Notebook: Postgame love for KU linebacker

KU's junior linebacker Jake Love puts a big sack on Central Michigan's quarterback Cooper Rush (10) at Memorial Stadium, as the Hawks came home the winner 24-10.

KANSAS 24, CENTRAL MICHIGAN 10

Box score

Of all the guys who made big plays, scored touchdowns or had a direct impact on the Kansas University football team’s 24-10 victory over Central Michigan on Saturday, only one received a shout-out from head coach Charlie Weis in the postgame speech in the locker room.

“The only player I called out in the locker room after the game was Jake Love for the back-to-back plays,” Weis said of the junior linebacker who snuffed out two screen plays during a CMU drive to potentially tie the game. “Those two plays seemed to take the wind out of their sail.”

Love finished with five tackles and four of them went for losses, including the two big stops on second- and third-down screen passes.

The first was a good play. As Weis said, “he was in the right area, but now he’s just being a football player.”

The second made that comment seem even more accurate.

“We had called a blitz, I was supposed to blitz off the edge and I blitzed late and then I was like, ‘This looks familiar,'” Love recalled. “I smelled it and made the play.”

After the second, which completed the hat trick of big plays for Love — on the previous CMU series he sacked Chippewas QB Cooper Rush by nearly swallowing him whole — several Jayhawks jumped him in celebration near the end zone.

“I was extremely excited,” he said. “All the guys were coming over beating on my helmet, beating on my helmet after I made the plays. That felt good for sure.”

Few were as excited for Love as senior Ben Heeney, who finished Saturday with seven tackles, two for loss, and a forced fumble.

I love playing with Jake,” Heeney said. “I think we’re really similar players. People don’t give him enough credit, but he’s a great linebacker.”

Weather delay

Although the inclement weather had not yet arrived, Saturday’s game was delayed by 27 minutes at the start of the third quarter, as the Jayhawks and Chippewas stayed in the locker room at halftime a little longer while the threat of severe weather moved north.

“My biggest concern was actually the delay,” said Weis, noting past sluggish third-quarter starts vs. Oklahoma State and Baylor after similar delays. “We’re in the locker room and we have no idea how long the delay’s gonna be. I was been told it would be at least 45 minutes.”

It wasn’t, and the Jayhawks recovered a fumble on CMU’s opening drive of the second half — Heeney forced it, T.J. Semke recovered it — and then pushed their lead to 10-3 with a field goal on their first offensive series of the second half.

New-look O-Line

Junior guard Bryan Peters and junior tackle Larry Mazyck made the first starts of their KU careers on Saturday, filling in for regular right guard Mike Smithburg, who missed the game while recovering from an appendectomy, and regular right tackle, Damon Martin, who was out because of an illness.

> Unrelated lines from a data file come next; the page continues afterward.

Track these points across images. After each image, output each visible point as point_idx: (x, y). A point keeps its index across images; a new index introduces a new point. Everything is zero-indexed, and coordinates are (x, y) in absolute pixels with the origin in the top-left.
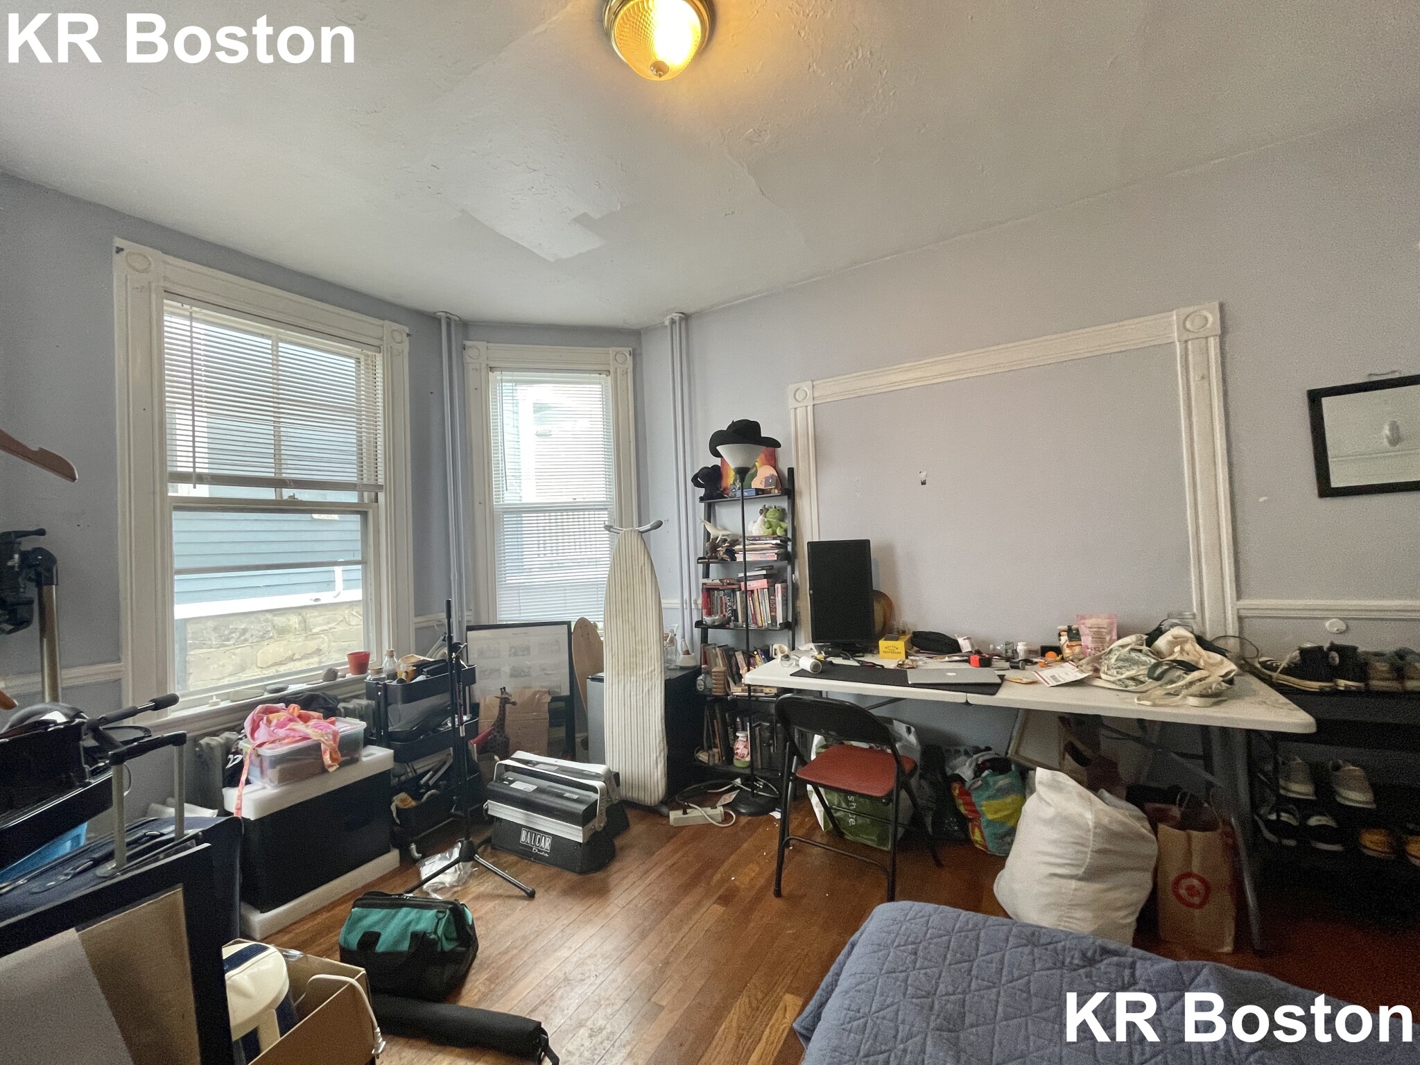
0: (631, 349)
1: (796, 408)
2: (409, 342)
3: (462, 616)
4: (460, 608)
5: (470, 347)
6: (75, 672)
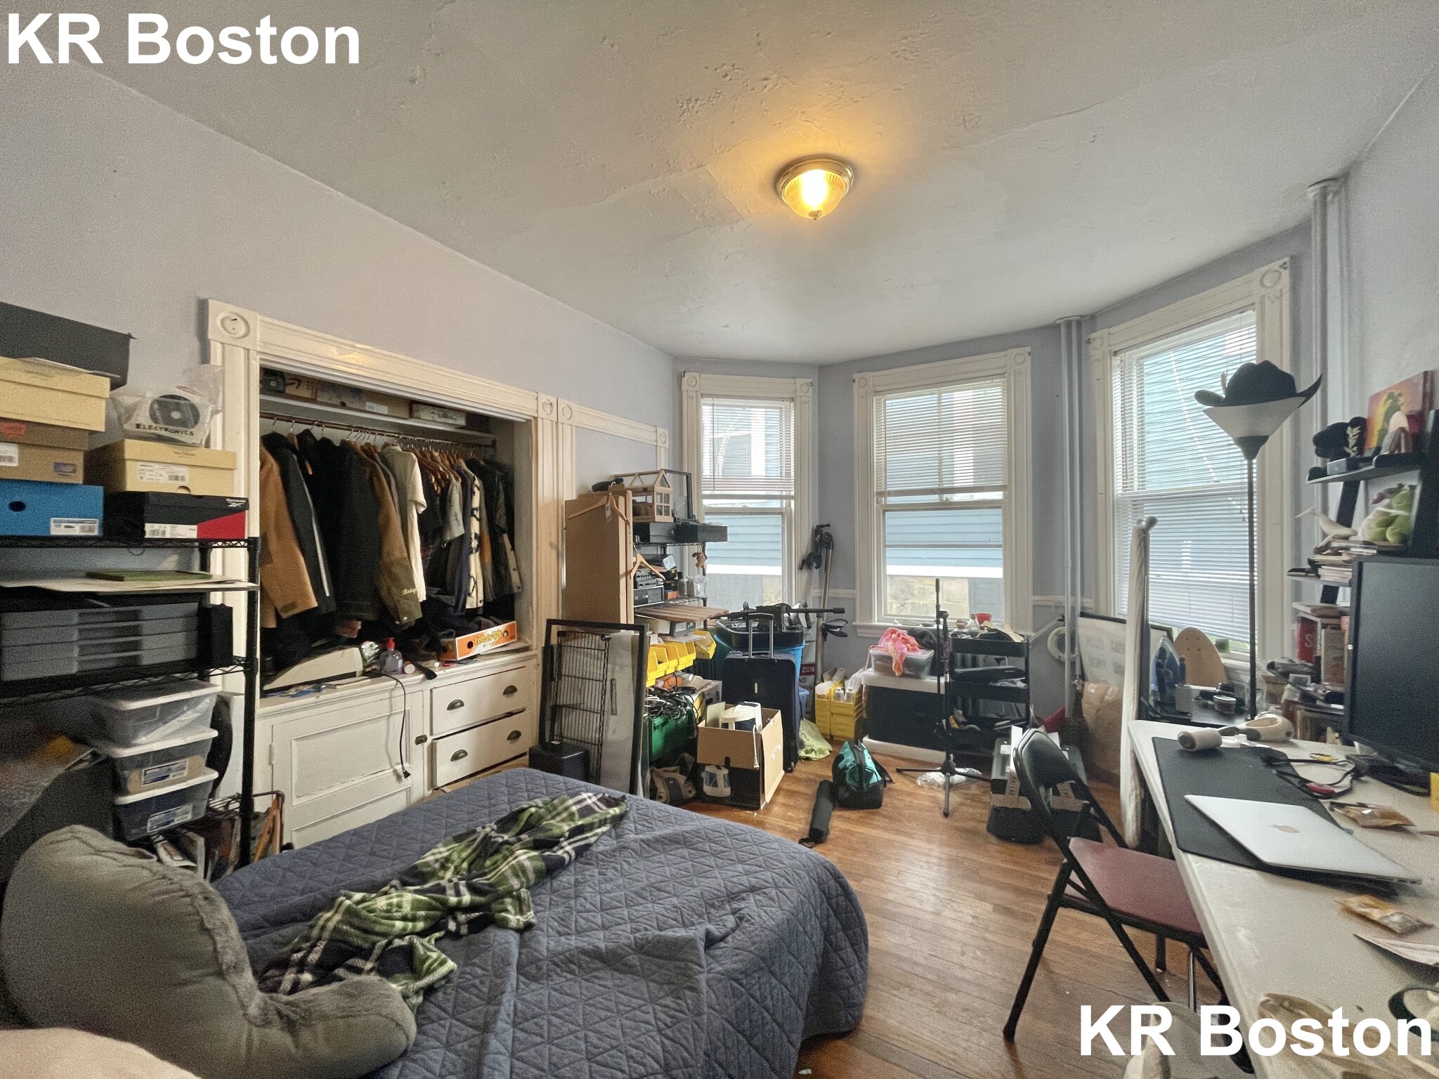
0: (1284, 261)
2: (1032, 359)
3: (1075, 602)
4: (1073, 594)
5: (1094, 339)
6: (838, 591)
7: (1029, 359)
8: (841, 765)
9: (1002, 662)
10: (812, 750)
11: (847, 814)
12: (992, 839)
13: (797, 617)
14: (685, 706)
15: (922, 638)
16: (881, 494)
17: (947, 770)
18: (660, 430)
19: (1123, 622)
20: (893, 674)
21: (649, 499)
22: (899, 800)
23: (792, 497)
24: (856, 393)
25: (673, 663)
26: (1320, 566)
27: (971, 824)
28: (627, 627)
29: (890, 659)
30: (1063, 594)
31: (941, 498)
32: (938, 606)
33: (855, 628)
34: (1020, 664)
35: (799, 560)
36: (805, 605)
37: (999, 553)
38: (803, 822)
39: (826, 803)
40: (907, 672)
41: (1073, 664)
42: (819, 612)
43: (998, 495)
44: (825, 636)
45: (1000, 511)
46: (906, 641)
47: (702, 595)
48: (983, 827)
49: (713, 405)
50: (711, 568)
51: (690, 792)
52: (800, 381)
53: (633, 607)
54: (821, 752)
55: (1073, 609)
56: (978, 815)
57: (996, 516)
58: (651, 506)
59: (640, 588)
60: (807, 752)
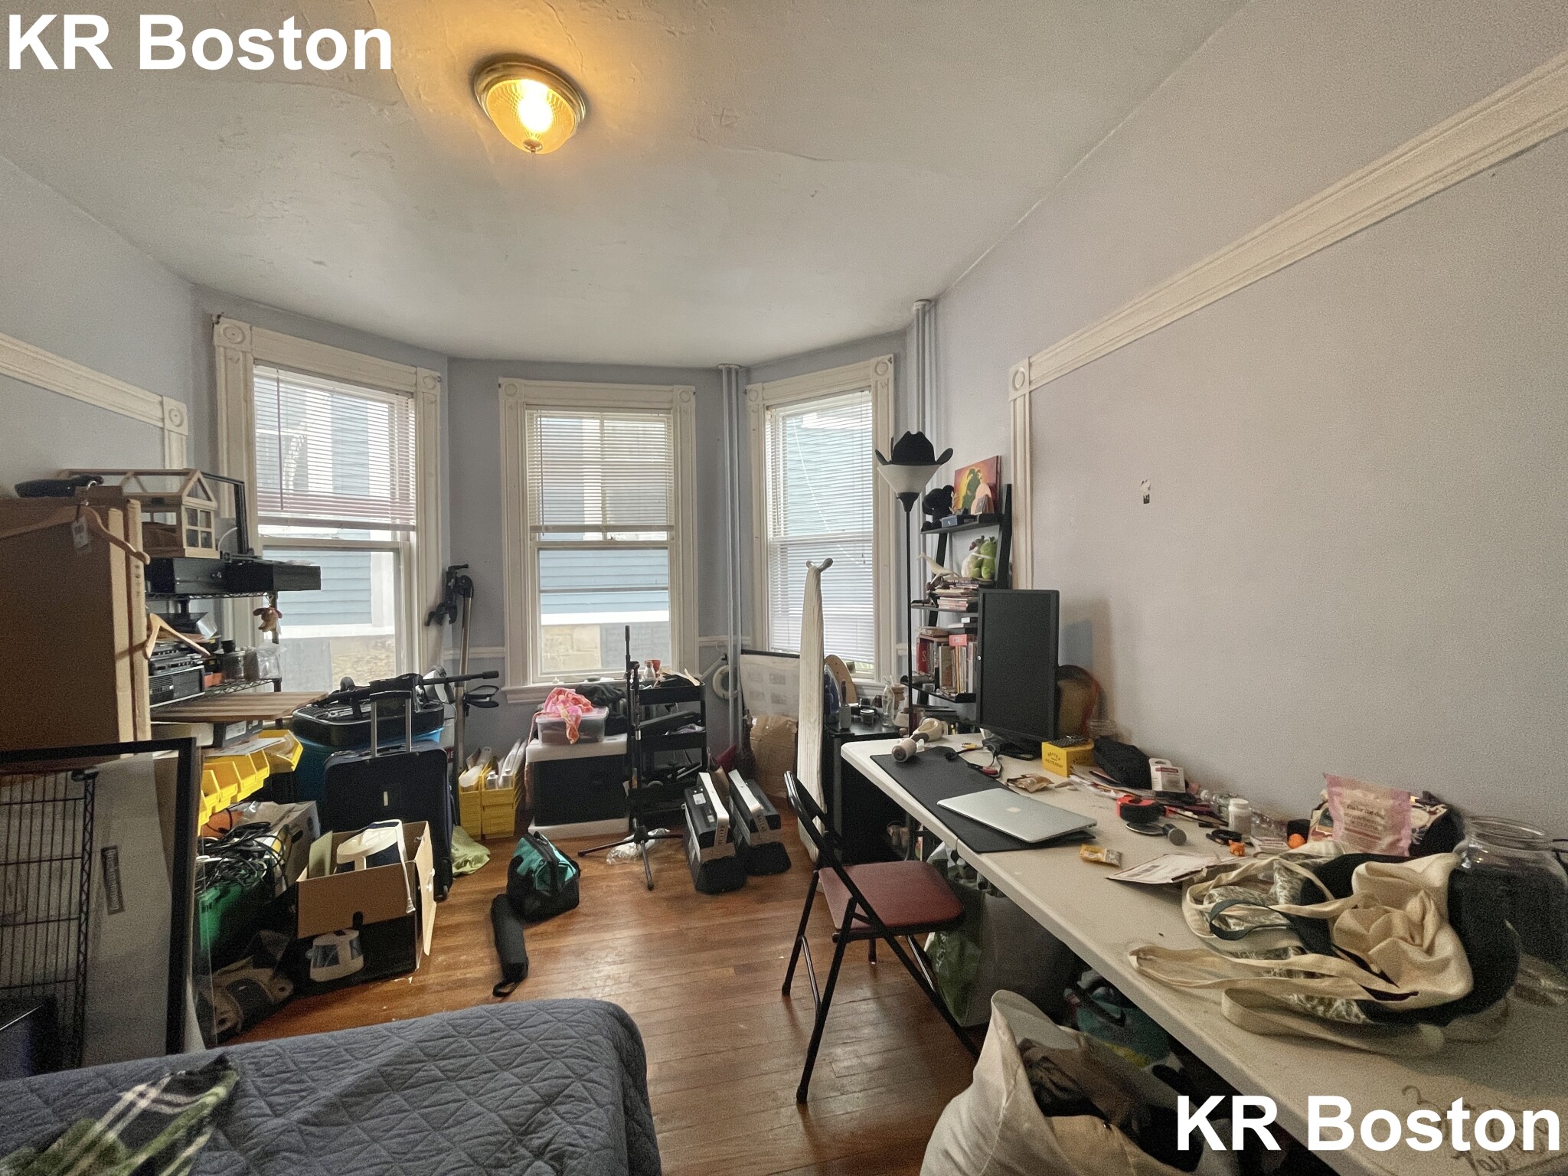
0: (892, 356)
1: (1015, 400)
2: (696, 399)
3: (736, 641)
4: (735, 633)
5: (751, 390)
6: (482, 650)
7: (693, 398)
8: (521, 869)
9: (672, 709)
10: (466, 862)
11: (541, 928)
12: (705, 897)
13: (433, 690)
14: (261, 854)
15: (594, 694)
16: (537, 529)
17: (640, 838)
18: (170, 403)
19: (797, 657)
20: (566, 742)
21: (171, 519)
22: (593, 889)
23: (413, 528)
24: (502, 401)
25: (231, 790)
26: (939, 598)
27: (679, 889)
28: (136, 747)
29: (562, 725)
30: (727, 634)
31: (605, 537)
32: (628, 657)
33: (505, 693)
34: (694, 707)
35: (424, 612)
36: (443, 673)
37: (665, 596)
38: (487, 960)
39: (511, 925)
40: (583, 737)
41: (736, 700)
42: (459, 681)
43: (662, 536)
44: (466, 709)
45: (665, 553)
46: (577, 702)
47: (274, 674)
48: (691, 888)
49: (278, 381)
50: (288, 631)
51: (282, 989)
52: (423, 372)
53: (148, 707)
54: (478, 860)
55: (735, 646)
56: (682, 878)
57: (662, 557)
58: (174, 530)
59: (159, 673)
60: (458, 867)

KU learned of Smithburg’s absence Thursday and Martin’s on Friday.

When you lose two-fifths of your starters in two days… It led to some pressure in the first half, but once (offensive coordinator John Reagan) felt that things had settled down in the second half, he went back to giving it to De’Andre (Mann) and Corey (Avery) a lot more.”

Without Smithburg and Martin, KU’s offense ran for 138 yards on 35 carries and gave up two sacks. Weis said both could be back in time for Texas next Saturday.

Cummings confusion

Junior quarterback Michael Cummings again played just a handful of snaps in this one, and not in relief of starter Montell Cozart, rather as a part of the Jayhawks’ regular offense.

On one play, late in the third quarter, Reagan put Cummings in for a third-and-one play despite the fact that Cozart had marched the team into the red zone. Cummings and Avery mishandled a handoff exchange but Avery fell on it to put KU in a fourth-and-one situation that ended with a field goal.

Asked after the game why Cummings went in, Weis explained it had to do with style.

“Michael is more of a power runner,” Weis said. “You can run quarterback power and quarterback counter. We don’t run those plays with Montell. We run reads with Montell, but we don’t run power.”

Local boy completes pass

Freshman running back Joe Dineen Jr., of Free State High, did not receive a carry in the game, but did complete a five-yard halfback pass to Montell Cozart on KU’s second possession.

Dineen, who moved to running back from safety midway through preseason camp after injuries to Brandon Bourbon and Taylor Cox, played quarterback for the Firebirds as a senior.

This and that…

The Jayhawks lost Saturday’s opening coin toss and chose to receive the first-half kickoff after Central Michigan deferred its choice to the second half…. Tony Pierson’s 74-yard touchdown on the game’s first play marked the first time KU had scored to start things off since Todd Reesing found Dezmon Briscoe for a 60-yard touchdown in the Insight Bowl in 2008. The play was a career-long for Pierson….. Senior buck Michael Reynolds recorded his first sack of the season…. Temperature at kickoff was 86 degrees, under cloudy skies with winds of 16 mph out of the southwest.